*Required work*. Wherever a picture appears, leave it out, and transcribe the rest of the records exactly.

####################

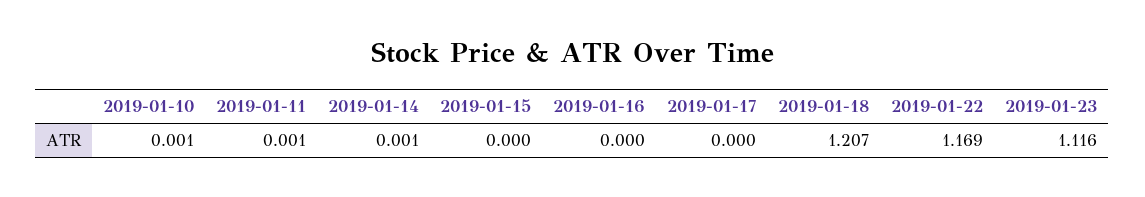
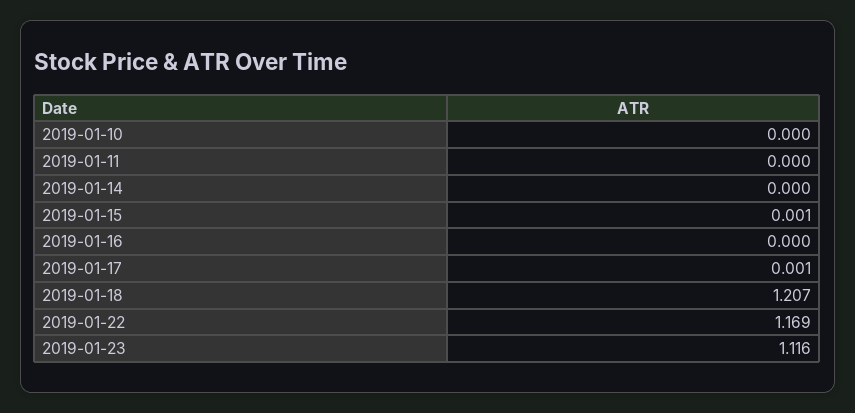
2019-01-10: 0.001 -> 0
2019-01-11: 0.001 -> 0
2019-01-14: 0.001 -> 0
2019-01-15: 0 -> 0.001
2019-01-17: 0 -> 0.001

####################

*Output for this exercise*.
2019-01-10: 0.001 -> 0
2019-01-11: 0.001 -> 0
2019-01-14: 0.001 -> 0
2019-01-15: 0 -> 0.001
2019-01-17: 0 -> 0.001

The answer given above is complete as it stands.